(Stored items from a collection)
= = = = = = =
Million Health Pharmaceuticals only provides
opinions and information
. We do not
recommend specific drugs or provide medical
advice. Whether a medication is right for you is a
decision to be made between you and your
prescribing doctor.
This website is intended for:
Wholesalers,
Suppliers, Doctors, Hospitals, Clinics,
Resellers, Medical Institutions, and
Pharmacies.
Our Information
= = = = = = =
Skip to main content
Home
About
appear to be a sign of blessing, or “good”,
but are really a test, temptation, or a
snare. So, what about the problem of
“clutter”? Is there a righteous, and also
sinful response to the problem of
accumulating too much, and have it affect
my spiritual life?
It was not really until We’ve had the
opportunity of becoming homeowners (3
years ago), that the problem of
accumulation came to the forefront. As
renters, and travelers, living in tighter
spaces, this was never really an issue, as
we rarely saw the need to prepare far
= = = = = = =
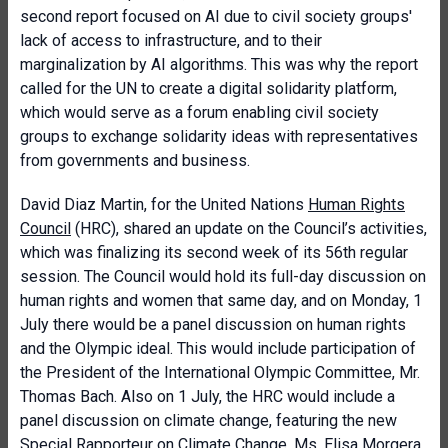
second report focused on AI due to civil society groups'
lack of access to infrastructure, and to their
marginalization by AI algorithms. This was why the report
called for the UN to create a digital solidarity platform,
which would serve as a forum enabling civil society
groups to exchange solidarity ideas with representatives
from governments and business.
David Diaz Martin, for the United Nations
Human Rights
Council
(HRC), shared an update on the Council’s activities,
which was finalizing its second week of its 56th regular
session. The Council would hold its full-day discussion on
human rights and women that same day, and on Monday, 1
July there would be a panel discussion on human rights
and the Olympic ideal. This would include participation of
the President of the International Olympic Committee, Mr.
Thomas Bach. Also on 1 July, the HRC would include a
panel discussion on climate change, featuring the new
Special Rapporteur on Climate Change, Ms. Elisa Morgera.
= = = = = = =
* [EXERCISE BRIEF]
Copy the lines above exactly, beginning at the line that has "Million Health Pharmaceuticals only provides" and stopping after the line that has "Our Information", and omit the rest.

* [TASK RESULT]
Million Health Pharmaceuticals only provides
opinions and information
. We do not
recommend specific drugs or provide medical
advice. Whether a medication is right for you is a
decision to be made between you and your
prescribing doctor.
This website is intended for:
Wholesalers,
Suppliers, Doctors, Hospitals, Clinics,
Resellers, Medical Institutions, and
Pharmacies.
Our Information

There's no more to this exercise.